**Task item**:
Every entry should be transcribed word for word, so that nothing is missing.
── Data for this task
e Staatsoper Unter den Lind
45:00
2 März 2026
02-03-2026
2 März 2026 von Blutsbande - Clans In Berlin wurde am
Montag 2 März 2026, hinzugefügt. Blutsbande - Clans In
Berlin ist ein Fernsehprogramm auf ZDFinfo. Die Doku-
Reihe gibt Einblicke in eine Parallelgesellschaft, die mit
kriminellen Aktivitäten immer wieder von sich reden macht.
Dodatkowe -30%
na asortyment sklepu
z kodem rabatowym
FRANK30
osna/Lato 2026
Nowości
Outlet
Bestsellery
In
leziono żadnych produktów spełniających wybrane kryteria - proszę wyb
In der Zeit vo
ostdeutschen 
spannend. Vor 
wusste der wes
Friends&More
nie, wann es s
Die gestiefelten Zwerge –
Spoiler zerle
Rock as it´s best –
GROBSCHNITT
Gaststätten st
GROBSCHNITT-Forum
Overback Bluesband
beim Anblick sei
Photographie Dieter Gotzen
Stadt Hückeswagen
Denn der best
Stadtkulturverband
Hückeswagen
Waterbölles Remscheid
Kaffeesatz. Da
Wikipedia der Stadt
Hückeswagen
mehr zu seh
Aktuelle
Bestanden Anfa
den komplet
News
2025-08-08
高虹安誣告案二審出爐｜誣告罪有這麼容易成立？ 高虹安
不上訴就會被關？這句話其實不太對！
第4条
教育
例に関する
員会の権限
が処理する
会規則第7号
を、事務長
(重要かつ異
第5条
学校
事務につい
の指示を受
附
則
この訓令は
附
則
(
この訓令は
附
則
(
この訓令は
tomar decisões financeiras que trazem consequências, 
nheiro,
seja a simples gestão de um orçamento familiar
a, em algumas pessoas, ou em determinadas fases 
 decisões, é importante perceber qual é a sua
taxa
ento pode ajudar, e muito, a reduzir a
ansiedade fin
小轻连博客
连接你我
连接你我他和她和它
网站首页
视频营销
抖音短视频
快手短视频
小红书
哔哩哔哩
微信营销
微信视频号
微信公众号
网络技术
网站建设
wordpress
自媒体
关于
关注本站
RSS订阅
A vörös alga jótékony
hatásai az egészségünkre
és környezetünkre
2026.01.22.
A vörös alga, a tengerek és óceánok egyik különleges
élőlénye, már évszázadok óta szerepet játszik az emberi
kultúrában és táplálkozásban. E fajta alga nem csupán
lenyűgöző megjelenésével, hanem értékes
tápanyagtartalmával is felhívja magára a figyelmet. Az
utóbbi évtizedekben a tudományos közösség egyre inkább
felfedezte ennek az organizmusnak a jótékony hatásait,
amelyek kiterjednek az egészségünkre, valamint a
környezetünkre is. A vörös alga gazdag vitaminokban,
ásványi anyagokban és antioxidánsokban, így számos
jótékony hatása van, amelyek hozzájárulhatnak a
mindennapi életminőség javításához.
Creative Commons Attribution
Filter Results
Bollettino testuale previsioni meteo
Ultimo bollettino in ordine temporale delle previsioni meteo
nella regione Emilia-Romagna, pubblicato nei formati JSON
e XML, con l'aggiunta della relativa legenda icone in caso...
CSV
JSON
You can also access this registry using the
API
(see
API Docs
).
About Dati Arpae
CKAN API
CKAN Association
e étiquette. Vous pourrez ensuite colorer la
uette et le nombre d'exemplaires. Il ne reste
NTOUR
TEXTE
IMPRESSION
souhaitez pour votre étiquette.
────
**Exercise response**:
e Staatsoper Unter den Lind
45:00
2 März 2026
02-03-2026
2 März 2026 von Blutsbande - Clans In Berlin wurde am
Montag 2 März 2026, hinzugefügt. Blutsbande - Clans In
Berlin ist ein Fernsehprogramm auf ZDFinfo. Die Doku-
Reihe gibt Einblicke in eine Parallelgesellschaft, die mit
kriminellen Aktivitäten immer wieder von sich reden macht.
Dodatkowe -30%
na asortyment sklepu
z kodem rabatowym
FRANK30
osna/Lato 2026
Nowości
Outlet
Bestsellery
In
leziono żadnych produktów spełniających wybrane kryteria - proszę wyb
In der Zeit vo
ostdeutschen 
spannend. Vor 
wusste der wes
Friends&More
nie, wann es s
Die gestiefelten Zwerge –
Spoiler zerle
Rock as it´s best –
GROBSCHNITT
Gaststätten st
GROBSCHNITT-Forum
Overback Bluesband
beim Anblick sei
Photographie Dieter Gotzen
Stadt Hückeswagen
Denn der best
Stadtkulturverband
Hückeswagen
Waterbölles Remscheid
Kaffeesatz. Da
Wikipedia der Stadt
Hückeswagen
mehr zu seh
Aktuelle
Bestanden Anfa
den komplet
News
2025-08-08
高虹安誣告案二審出爐｜誣告罪有這麼容易成立？ 高虹安
不上訴就會被關？這句話其實不太對！
第4条
教育
例に関する
員会の権限
が処理する
会規則第7号
を、事務長
(重要かつ異
第5条
学校
事務につい
の指示を受
附
則
この訓令は
附
則
(
この訓令は
附
則
(
この訓令は
tomar decisões financeiras que trazem consequências, 
nheiro,
seja a simples gestão de um orçamento familiar
a, em algumas pessoas, ou em determinadas fases 
 decisões, é importante perceber qual é a sua
taxa
ento pode ajudar, e muito, a reduzir a
ansiedade fin
小轻连博客
连接你我
连接你我他和她和它
网站首页
视频营销
抖音短视频
快手短视频
小红书
哔哩哔哩
微信营销
微信视频号
微信公众号
网络技术
网站建设
wordpress
自媒体
关于
关注本站
RSS订阅
A vörös alga jótékony
hatásai az egészségünkre
és környezetünkre
2026.01.22.
A vörös alga, a tengerek és óceánok egyik különleges
élőlénye, már évszázadok óta szerepet játszik az emberi
kultúrában és táplálkozásban. E fajta alga nem csupán
lenyűgöző megjelenésével, hanem értékes
tápanyagtartalmával is felhívja magára a figyelmet. Az
utóbbi évtizedekben a tudományos közösség egyre inkább
felfedezte ennek az organizmusnak a jótékony hatásait,
amelyek kiterjednek az egészségünkre, valamint a
környezetünkre is. A vörös alga gazdag vitaminokban,
ásványi anyagokban és antioxidánsokban, így számos
jótékony hatása van, amelyek hozzájárulhatnak a
mindennapi életminőség javításához.
Creative Commons Attribution
Filter Results
Bollettino testuale previsioni meteo
Ultimo bollettino in ordine temporale delle previsioni meteo
nella regione Emilia-Romagna, pubblicato nei formati JSON
e XML, con l'aggiunta della relativa legenda icone in caso...
CSV
JSON
You can also access this registry using the
API
(see
API Docs
).
About Dati Arpae
CKAN API
CKAN Association
e étiquette. Vous pourrez ensuite colorer la
uette et le nombre d'exemplaires. Il ne reste
NTOUR
TEXTE
IMPRESSION
souhaitez pour votre étiquette.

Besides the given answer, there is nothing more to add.